The central bank has issued several master directions on regulatory matters, beginning January 2016. The directions comprise instructions on rules and regulations framed by RBI under various acts, including banking issues and foreign exchange transactions.
The latest master direction, RBI said on its website, provides necessary guidelines for regulated entities to set up a robust governance structure and implement common minimum standards of security controls for digital payment products and services.
The regulated entities include the likes of scheduled commercial banks, small finance banks, payment banks, and credit card issuing non-banking financial institutions (NBFC).
The reported master direction consolidates important control aspects broadly in the following areas -- Governance and Management of Security Risks, Generic Security Controls, Application Security Life Cycle (ASLC), Authentication Framework, Fraud Risk Management, Reconciliation Mechanism, Customer Protection, Awareness and Grievance Redressal Mechanism, specific controls related to Internet Banking, Mobile Payments Application Security Controls and Card Payments Security.

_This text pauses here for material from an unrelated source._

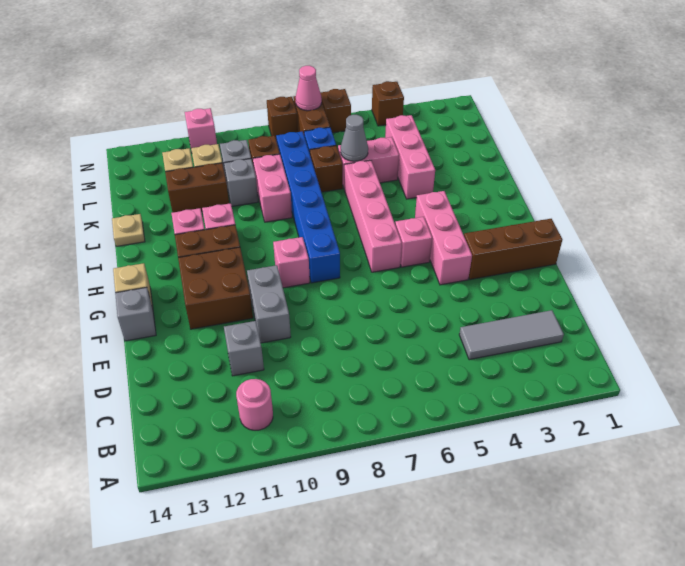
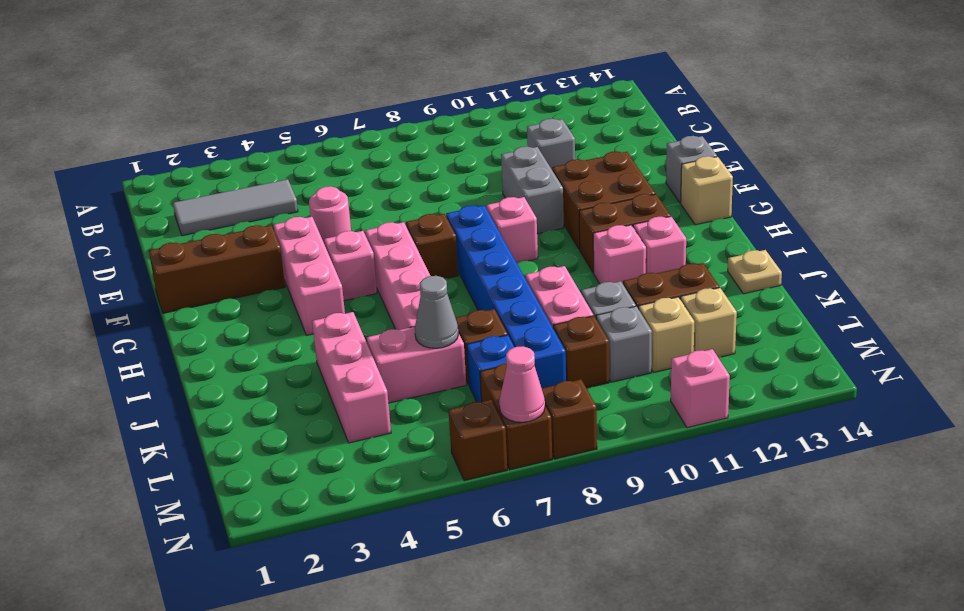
pink 1x1 round brick [236,379,273,430] -> pink 1x1 round brick moved to [309,186,351,244]
brown 1x1 brick [372,81,404,126] -> brown 1x1 brick moved to [406,214,458,278]

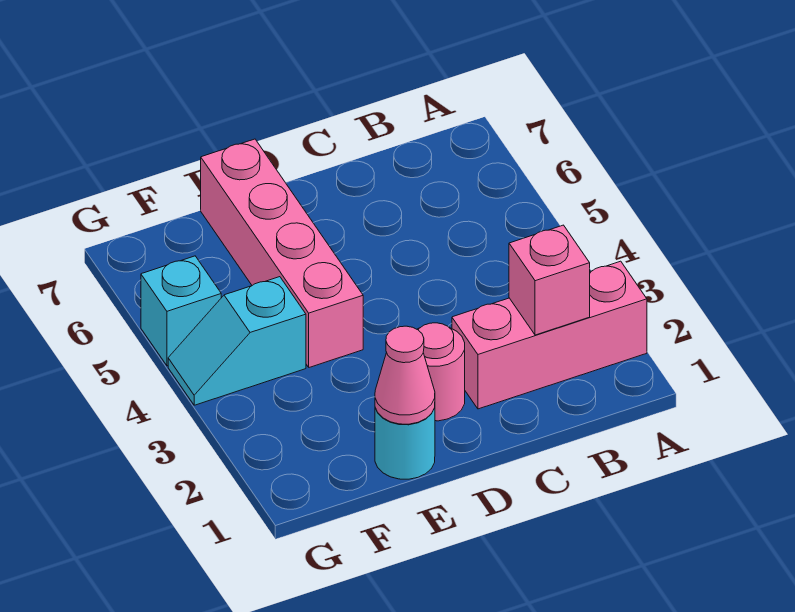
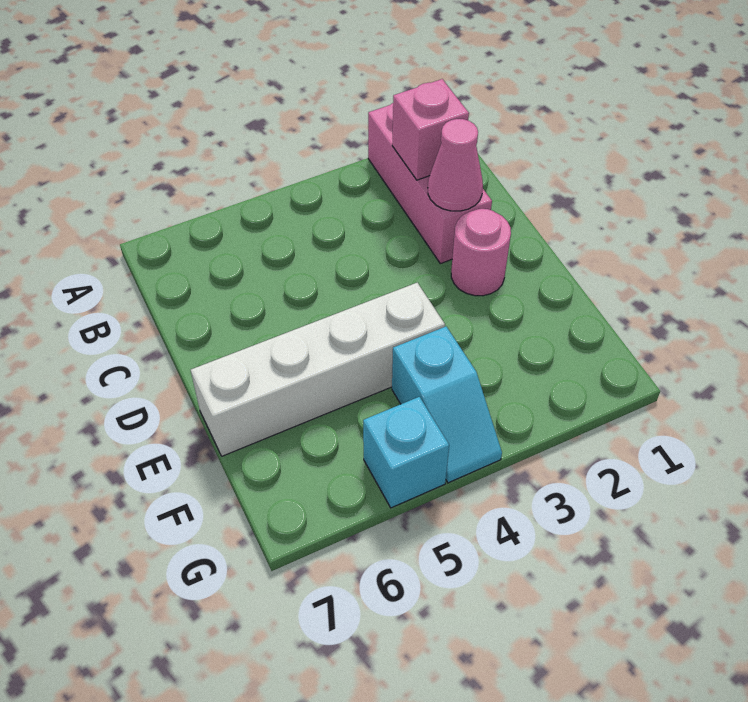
cyan 1x1 round brick [375,408,435,479] -> none
pink 1x1 cone [375,326,435,424] -> pink 1x1 cone moved to [428,119,483,211]
pink 1x4 brick [201,139,363,367] -> white 1x4 brick [191,283,445,456]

Industry lobby group Payments Council of India (PCI), in a separate statement, said it had submitted its suggestions, some of which were picked by the RBI for the draft guidelines earlier.
“Due consideration to other suggestions like incorporating digital certificates amongst other security protocols, like algorithms and cipher suites, and decommissioning phase as a part of the lifecycle of the digital payments applications will provide an all-round perspective to these guidelines while maintaining their security objectives,” Vishwas Patel, PCI chairman and Infibeam Avenues director said.
A proposal to issue Reserve Bank of India (Digital Payment Security Controls) Directions, 2020 for regulated entities to set up a robust governance structure for such systems and implement common minimum standards of security controls for channels like internet, mobile banking, card payments, among others, was first introduced by the central bank in December 2020.